В детстве я не мог этого знать, понял все только сейчас, уже на склоне лет, когда душа, обогащенная опытом, научилась, преодолевая десятилетия, вести тихую беседу с матерью… А в тот пасмурный осенний день я завидовал отцу, что ему суждено было судьбой увидеть чужие края, ехать поездом, плыть пароходом, — мне даже во сне это не могло присниться.
Мои размышления над тайной черного мешочка с землей внезапно оборвались: я увидел своих друзей — Сергея и Владека, они выскочили со двора и, застыв на мостках через шумливый поток, разинув от любопытства рты, провожали нас глазами.

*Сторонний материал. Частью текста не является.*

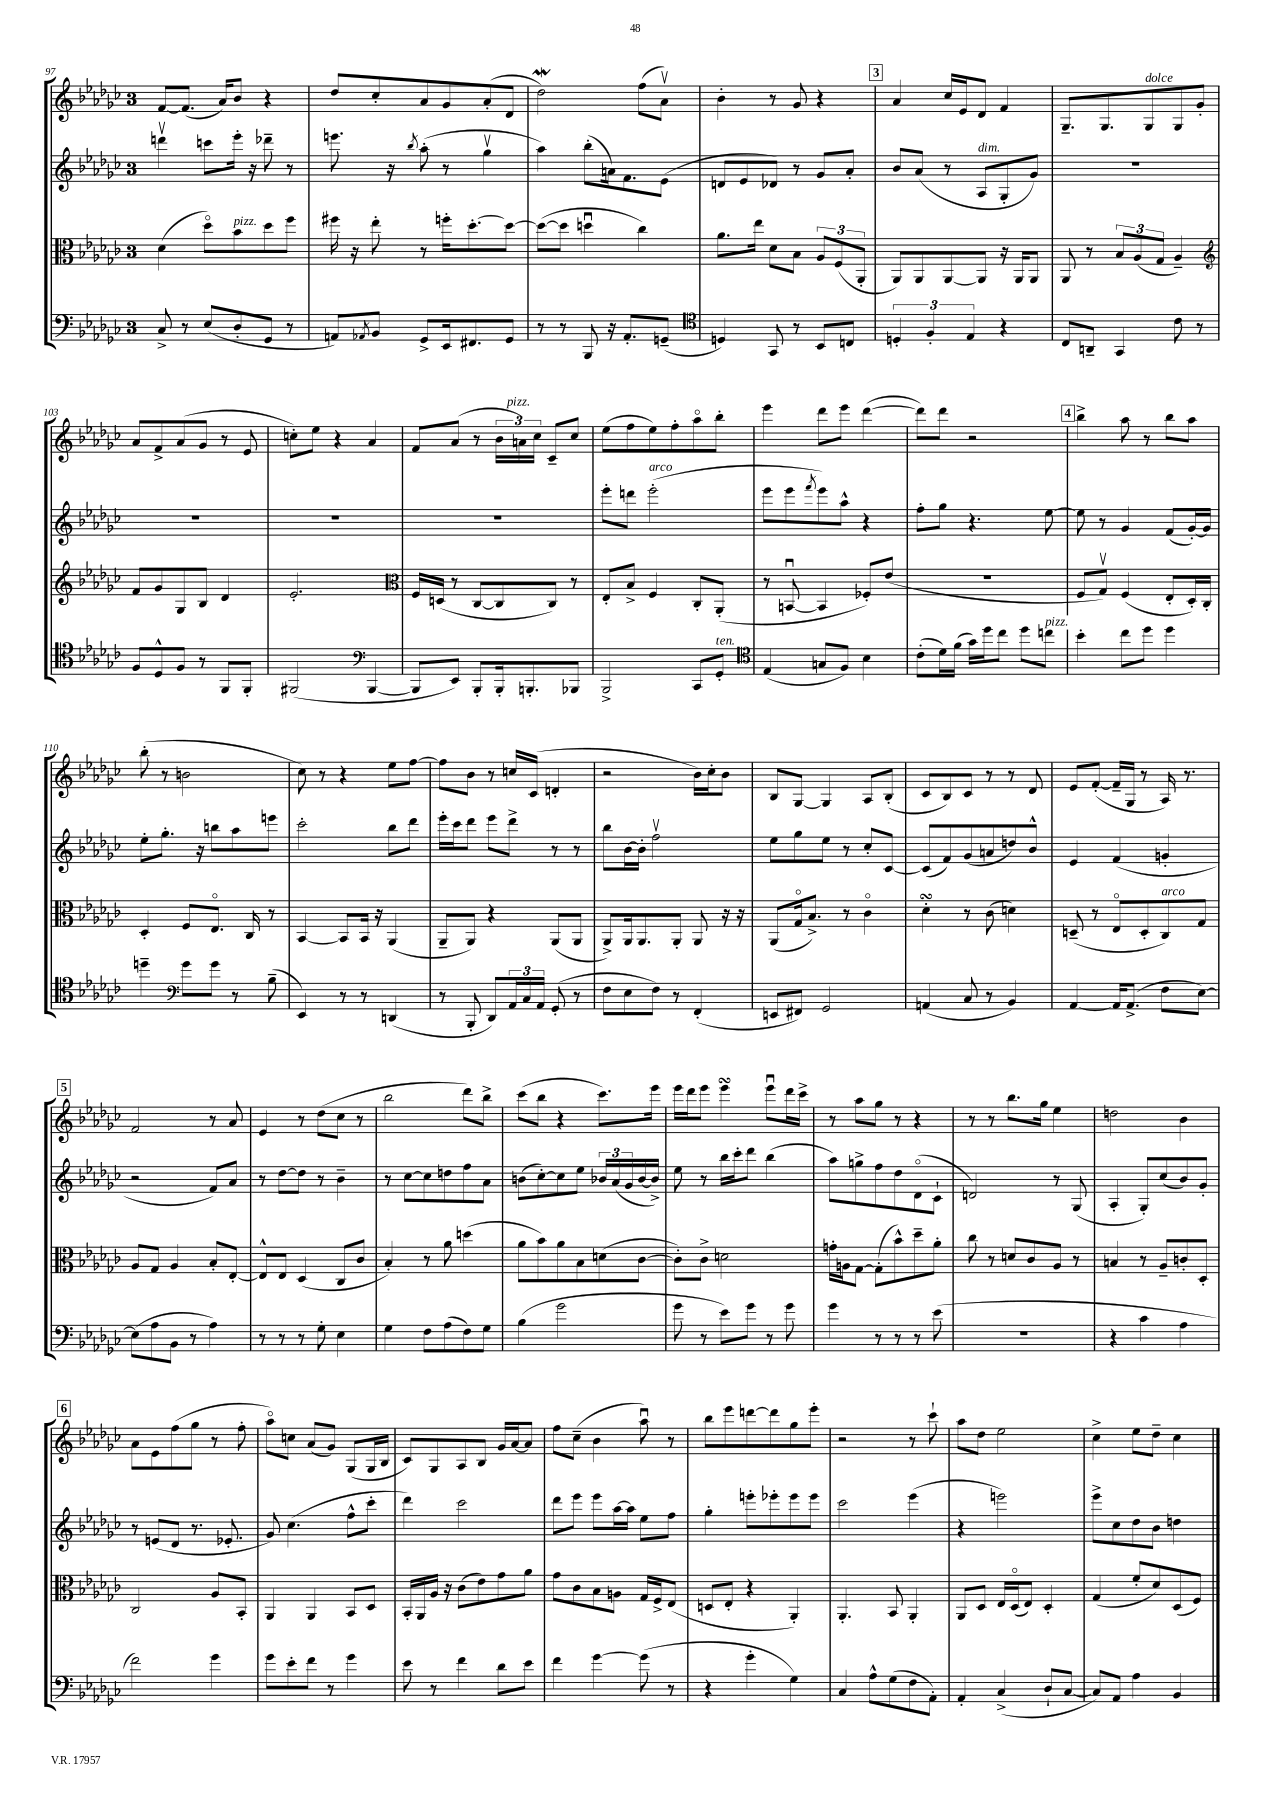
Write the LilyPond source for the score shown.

<<
\new StaffGroup <<
\new Staff = "s0" {
    \clef treble \key ges \major \once \override Staff.TimeSignature.style = #'single-digit \time 3/4
    f'8~ f'8.( aes'16) bes'8 r4 |
    des''8 ces''8-. aes'8 ges'8 aes'8-.( des'8 |
    des''2\mordent) f''8( aes'8\upbow) |
    bes'4-. r8 ges'8 r4 |
    \mark \markup { \box "3" } aes'4 ces''16 ees'16 des'8 f'4 |
    ges8.-- ges8. ges8^\markup { \italic "dolce" } ges8 ges'8-. |
    aes'8 f'8-> aes'8( ges'8 r8 ees'8 |
    c''8-.) ees''8 r4 aes'4 |
    f'8 aes'8( r8 \tuplet 3/2 { bes'16 a'16^\markup { \italic "pizz." }) ces''16 } ces'8-- ces''8 |
    ees''8( f''8 ees''8) f''8-. aes''8\flageolet bes''8-. |
    ees'''4 des'''8 ees'''8 des'''4~( |
    des'''8) des'''8 r2 |
    \mark \markup { \box "4" } bes''4-> aes''8 r8 bes''8 aes''8 |
    bes''8-.( r8 b'2 |
    ces''8) r8 r4 ees''8 f''8~ |
    f''8 bes'8 r8 c''16 ces'16( d'4-. |
    r2 bes'16) ces''16-. bes'8 |
    bes8 ges8~ ges4 aes8 bes8-.( |
    ces'8 bes8) ces'8 r8 r8 des'8 |
    ees'8 f'8~-.( f'16-- ges16 r8 aes16) r8. |
    \mark \markup { \box "5" } f'2 r8 aes'8 |
    ees'4 r8 des''8( ces''8 r8 |
    bes''2 des'''8) bes''8-> |
    ces'''8( bes''8 r4 ces'''8.) ees'''16 |
    ees'''16 des'''16 ees'''8 ees'''4\turn ees'''8\downbow des'''16 ces'''16-> |
    r8 aes''8 ges''8 r8 r4 |
    r8 r8 bes''8. ges''16 ees''4 |
    d''2 bes'4 |
    \mark \markup { \box "6" } aes'8 ees'8 f''8( ges''8 r8 f''8-. |
    aes''8\flageolet) c''8 aes'8( ges'8) ges8( ges16 bes16 |
    ces'8) ges8 aes8 bes8 ges'16 aes'16~ aes'8 |
    f''8 ces''8--( bes'4 aes''8\downbow) r8 |
    bes''8 ees'''8 d'''8~ d'''8 ges''8 ees'''8-. |
    r2 r8 ces'''8-! |
    aes''8 des''8 ees''2 |
    ces''4-> ees''8 des''8-- ces''4 \bar "|." |
}
\new Staff = "s1" {
    \clef treble \key ges \major \once \override Staff.TimeSignature.style = #'single-digit \time 3/4
    d'''4\upbow c'''8 ees'''16-. r16 des'''8-- r8 |
    e'''8. r16 \acciaccatura { bes''8 } aes''8-.( r8 ges''4\upbow |
    aes''4) bes''8-.( a'16) f'8. ees'8( |
    d'8 ees'8 des'8) r8 ges'8 aes'8-. |
    \mark \markup { \box "3" } bes'8 aes'8( r8 aes8^\markup { \italic "dim." } ges8-. ges'8) |
    R2. |
    R2. |
    R2. |
    R2. |
    ees'''8-. d'''8 ees'''2-.^\markup { \italic "arco" }( |
    ees'''8 ees'''8 \acciaccatura { f'''8 } ees'''8) aes''8-^ r4 |
    f''8-. ges''8 r4. ees''8~ |
    \mark \markup { \box "4" } ees''8 r8 ges'4 f'8( ges'16~-.) ges'16 |
    ees''8-. ges''8.-. r16 b''8 aes''8 e'''8 |
    ces'''2-. bes''8 des'''8 |
    ees'''16-. ces'''16 des'''8 ees'''8 des'''8-> r8 r8 |
    bes''8 bes'16~ bes'16-. f''2\upbow |
    ees''8 ges''8 ees''8 r8 ces''8-. ces'8~ |
    ces'8( f'8) ges'8( a'8 d''8) bes'8-^ |
    ees'4 f'4( g'4-. |
    \mark \markup { \box "5" } r2 f'8) aes'8 |
    r8 des''8~ des''8 r8 bes'4-- |
    r8 ces''8~ ces''8 d''8 f''8 aes'8 |
    b'8( ces''8~-.) ces''8 ees''8 \tuplet 3/2 { bes'16 aes'16( ges'16 } bes'16~ bes'16->) |
    ees''8 r8 bes''16 ces'''16-. des'''8 bes''4( |
    aes''8) g''8-> f''8 des''8 des'8\flageolet( ces'8-! |
    d'2) r8 ges8( |
    aes4-. ges8-.) ces''8( bes'8) ges'8-. |
    \mark \markup { \box "6" } r8 e'8( des'8 r8. ees'8.-. |
    ges'8) ces''4.( f''8-^ ces'''8-. |
    des'''4) ces'''2 |
    des'''8 ees'''8 ees'''8 aes''16~ aes''16 ees''8 f''8 |
    ges''4-. e'''8-. ees'''8-. ees'''8 ees'''8 |
    ces'''2 ees'''4( |
    r4 e'''2) |
    ees'''8-> ces''8 des''8 bes'8 d''4 \bar "|." |
}
\new Staff = "s2" {
    \clef alto \key ges \major \once \override Staff.TimeSignature.style = #'single-digit \time 3/4
    des'4( des''8\flageolet) bes'8^\markup { \italic "pizz." } des''8 f''8 |
    fis''16 r16 ees''8-. r8 f''16-. des''8.~-. des''8~ |
    des''8~( des''8 d''4\downbow ces''4) |
    aes'8. ees''16 des'8 bes8 \tuplet 3/2 { aes8 f8( aes,8-. } |
    \mark \markup { \box "3" } aes,8) aes,8 aes,8~ aes,8 r16 aes,16 aes,8 |
    aes,8 r8 \tuplet 3/2 { bes8 aes8( ges8 } aes4--) |
    \clef treble f'8 ges'8 ges8 bes8 des'4 |
    ees'2.-. |
    \clef alto f16 d16( r8 ces8~ ces8 ces8) r8 |
    ees8-. bes8-> f4 ces8-. aes,8-.( |
    r8 b,8~\downbow b,4 fes8-.) ees'8( |
    R2. |
    \mark \markup { \box "4" } f8 ges8\upbow) f4( ees8-. des16-.) ces16-. |
    des4-. f8 ees8.\flageolet ces16 r8 |
    bes,4~ bes,8 bes,16 r16 aes,4( |
    aes,8-- aes,8) r4 aes,8( aes,8 |
    aes,8->) aes,16 aes,8. aes,8-. aes,8 r16 r16 |
    aes,8( ges16\flageolet bes8.->) r8 ces'4\flageolet |
    des'4-.\turn r8 ces'8( d'4) |
    d8--( r8 ees8\flageolet d8-. ces8^\markup { \italic "arco" }) ges8 |
    \mark \markup { \box "5" } aes8 ges8 aes4 bes8-. ees8~-. |
    ees8-^ ees8 des4( ces8 ces'8 |
    bes4-.) r8 aes'8 d''4( |
    aes'8 bes'8) aes'8 bes8 d'8( ces'8~ |
    ces'8-.) ces'8-> d'2 |
    g'16-. a16 ges8~ ges8-.( bes'8-^) des''8-- aes'8-. |
    ces''8 r8 d'8 ces'8 aes8 r8 |
    b4 r8 aes8-- c'8-. des8-. |
    \mark \markup { \box "6" } ces2 aes8 bes,8-. |
    aes,4 aes,4 bes,8 des8 |
    bes,16-. aes,16 aes16 r16 ces'8( ees'8) ges'8 aes'8 |
    ges'8 ces'8 bes8 a8 ges16 f16-> ees8( |
    d8 ees8-. r4 aes,4-.) |
    aes,4.-. bes,8 aes,4-. |
    aes,8 des8 ees16 des16\flageolet( ees8) des4-. |
    ges4( f'8-. des'8) des8( f8) \bar "|." |
}
\new Staff = "s3" {
    \clef bass \key ges \major \once \override Staff.TimeSignature.style = #'single-digit \time 3/4
    ces8-> r8 ees8( des8-. ges,8 r8 |
    a,8) \acciaccatura { aes,8 } bes,8 ges,8-> ees,16 fis,8. ges,8 |
    r8 r8 bes,,8 r16 aes,8.-. g,8--( |
    \clef tenor d4) ges,8 r8 bes,8 c8 |
    \mark \markup { \box "3" } \tuplet 3/2 { d4-. f4-. ees4 } r4 |
    ces8 a,8-- ges,4 ces'8 r8 |
    f8 des8-^ f8 r8 f,8 f,8-. |
    fis,2( \clef bass bes,,4~ |
    bes,,8 ees,8) bes,,8-. bes,,16-. b,,8.-. bes,,8 |
    bes,,2-> ces,8 ges,8-.^\markup { \italic "ten." } |
    \clef tenor ees4( g8 f8) bes4 |
    ces'8-.( des'16) f'16( ges'16) des''16 ces''8 des''8 c''8^\markup { \italic "pizz." } |
    \mark \markup { \box "4" } bes'4-. ces''8 des''8 des''4 |
    d''4-- \clef bass ges'8 ges'8 r8 bes8--( |
    ees,4) r8 r8 d,4( |
    r8 bes,,8-. des,8) \tuplet 3/2 { aes,16 ces16 aes,16 } ges,8-.( r8 |
    f8 ees8 f8) r8 f,4-.( |
    e,8 fis,8) ges,2 |
    a,4( ces8 r8 bes,4) |
    aes,4~ aes,16 aes,8.->( f8 ees8~) |
    \mark \markup { \box "5" } ees8( aes8 bes,8 r8 aes4) |
    r8 r8 r8 ges8-. ees4 |
    ges4 f8 aes8( f8) ges8 |
    bes4( ges'2 |
    ges'8 r8 ees'8) ges'8 r8 ges'8 |
    ges'4 r8 r8 r8 ees'8( |
    R2. |
    r4 ces'4 aes4 |
    \mark \markup { \box "6" } f'2) ges'4 |
    ges'8 ees'8-. f'8 r8 ges'4 |
    ees'8 r8 f'4 des'8 ees'8 |
    f'4 ges'4~ ges'8( r8 |
    r4 ges'4-. ges4) |
    ces4 aes8-^ ges8( f8 aes,8-.) |
    aes,4-. ces4->( des8-! ces8~ |
    ces8) aes,8 aes4 bes,4 \bar "|." |
}
>>
>>
\layout { \context { \Score currentBarNumber = #97 } }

Сергей Гнездур и Владек Гжебень — мои товарищи. Их отцы не собирались в Америку. Сергеев отец имел дома столярный верстак и мастерил из дерева все, что людям пожелается, а отец Владека, хоть у него и не было своего верстака, зато он каждое утро ездил на ровере[2] на Саноцкую вагонную фабрику и, как похвалялся Владек, мог выточить из железа самую тонюсенькую иголочку.
Был у меня еще третий товарищ, Иван Суханя, самый бедный из всех нас. У его отца не было ни земли, ни верстака, — поехать же в Америку ему не разрешили почему-то доктора. Мой папа говорил, что старый Суханя смолоду, еще когда батрачил у помещика Новака, растратил силы, а слабых да больных Америка принимать не желает.
Сухани сейчас не было на мостках, и он не мог видеть, как красиво я одет, и не слышал, до чего же весело поцокивают подковками мои новые башмаки.
Гжебень и Гнездур с любопытством рассматривали нас, они как пить дать завидовали мне, — им-то не приходилось провожать своих отцов в такую на редкость дальнюю дорогу. Владек улыбался мне, лукаво щуря левый глаз. Он всегда так делал, когда приходил с чем-нибудь новым — с колесиком, какою-нибудь пружинкой, испорченным механизмом от старых часов; все это выпирало из карманов его пиджака, прельщая тайной неизвестности. Я ответил Владеку движением брови, что должно было означать: «Вернусь со станции, покажешь», — и прошел мимо.